The new Affordable Care Act – the legislative package that includes the Patient Protection and Affordable Care Act and the “PPACA fixer” bill, the Health Care and Education Reconciliation Act – called for HHS officials to establish the OCIIO. Jay Angoff, a former Missouri insurance commissioner, is the director of the OCIIO.

Public comments on the interim final regulations are due Aug. 16.

The IRS also has published the regulations as a set of proposed rules. Comments on the proposed rules version are due Sept. 15.

Employers that sponsor group health plans and insurers that issue individual health insurance policies can use the interim final rules to maintain “grandfathered” status, meaning that the plans will be exempt from many new ACA health plan requirements.

The interim rules could apply to about 2.2 million health plans covered by the Employee Retirement Income Security Act and about 105,000 non-ERISA health plans, such as government plans and plans offered by Native American tribal governments, officials estimate in the preamble to the interim rules.

Employers and individuals that get new plans or have plans that change significantly will lose grandfathered status for those plans.

Grandfathered status may be short-lived for many individual plans, because, historically, about 40% to 67% of individual policies have been in effect for less than 1 years, officials say.

Officials are estimating that 39% to 69% of all group plans will lose grandfathered status by 2013, and that 49% to 80% of small group plans will lose grandfathered status by 2013.
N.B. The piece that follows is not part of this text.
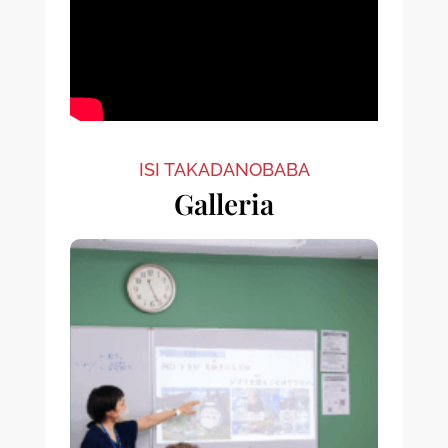
ISI TAKADANOBABA
Galleria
Officials say they will allow some flexbility for employers and individual plan issuers interested in keeping grandfathered status.
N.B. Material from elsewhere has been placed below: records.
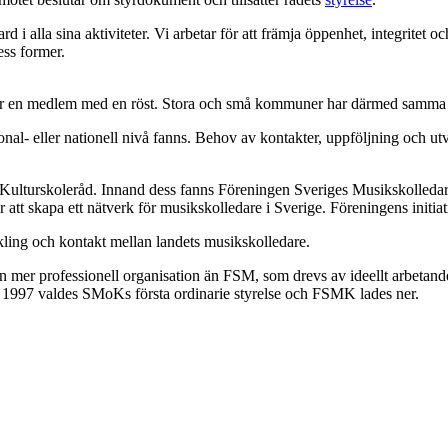
rd i alla sina aktiviteter. Vi arbetar för att främja öppenhet, integrite
ess former.
tgör en medlem med en röst. Stora och små kommuner har därmed samma 
nal- eller nationell nivå fanns. Behov av kontakter, uppföljning och utv
s Kulturskoleråd. Innand dess fanns Föreningen Sveriges Musikskoll
att skapa ett nätverk för musikskolledare i Sverige. Föreningens initiat
ing och kontakt mellan landets musikskolledare.
er professionell organisation än FSM, som drevs av ideellt arbetande 
997 valdes SMoKs första ordinarie styrelse och FSMK lades ner.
“For purposes of enforcement, the departments will take into account good-faith efforts to comply with a reasonable interpretation of the statutory requirements and may disregard changes to plan and policy terms that only modestly exceed those changes described in [the final rules] and that are adopted before June 14, 2010, the date the regulations were made publicly available,” officials say.

“In addition, these interim final regulations provide employers and issuers with a grace period within which to revoke or modify any changes adopted prior to June 14, 2010, where the changes might otherwise cause the plan or health insurance coverage to cease to be a grandfathered health plan,” officials say.

The grace period will end the first day of the first plan or policy year beginning on or after Sept. 23, officials say.